• _What you should do_
Copy the data below exactly. Any pictures in it should be omitted.
Start of Task data
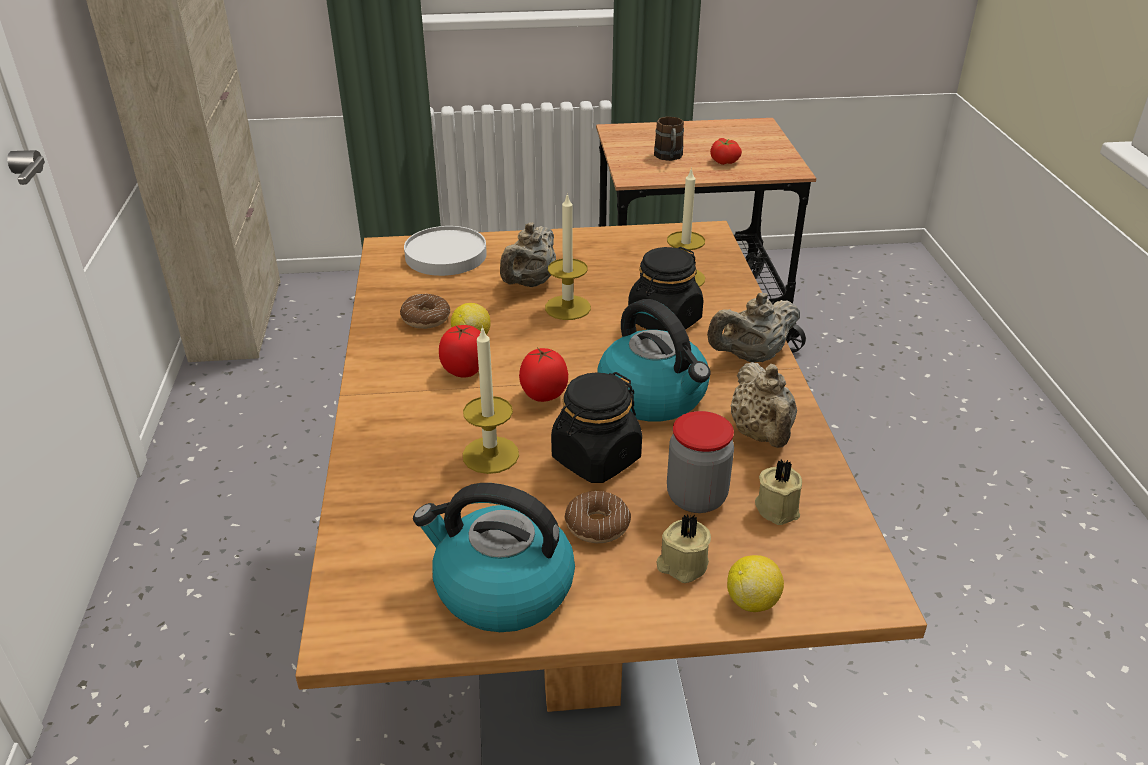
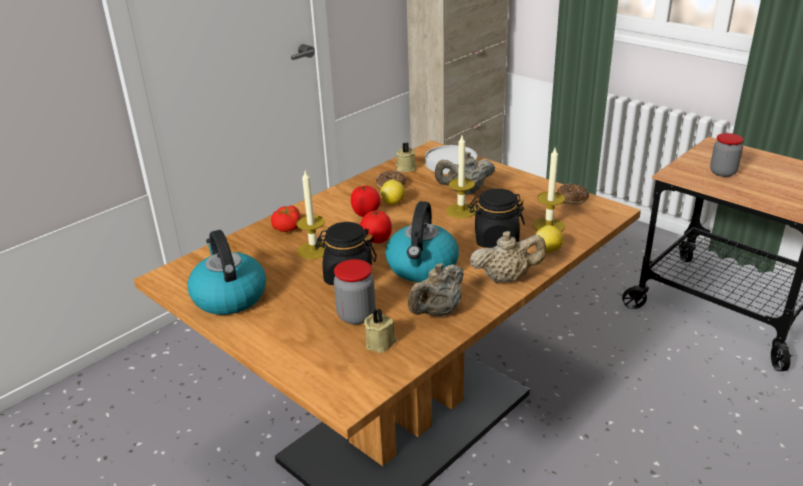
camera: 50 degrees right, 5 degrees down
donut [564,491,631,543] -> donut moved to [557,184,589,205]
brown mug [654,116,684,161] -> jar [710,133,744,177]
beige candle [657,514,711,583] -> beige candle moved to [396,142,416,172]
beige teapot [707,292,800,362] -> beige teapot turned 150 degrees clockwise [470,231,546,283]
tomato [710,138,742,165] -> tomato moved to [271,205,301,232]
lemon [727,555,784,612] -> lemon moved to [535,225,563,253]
End of Task data
• _Response to this exercise_
camera: 50 degrees right, 5 degrees down
donut [564,491,631,543] -> donut moved to [557,184,589,205]
brown mug [654,116,684,161] -> jar [710,133,744,177]
beige candle [657,514,711,583] -> beige candle moved to [396,142,416,172]
beige teapot [707,292,800,362] -> beige teapot turned 150 degrees clockwise [470,231,546,283]
tomato [710,138,742,165] -> tomato moved to [271,205,301,232]
lemon [727,555,784,612] -> lemon moved to [535,225,563,253]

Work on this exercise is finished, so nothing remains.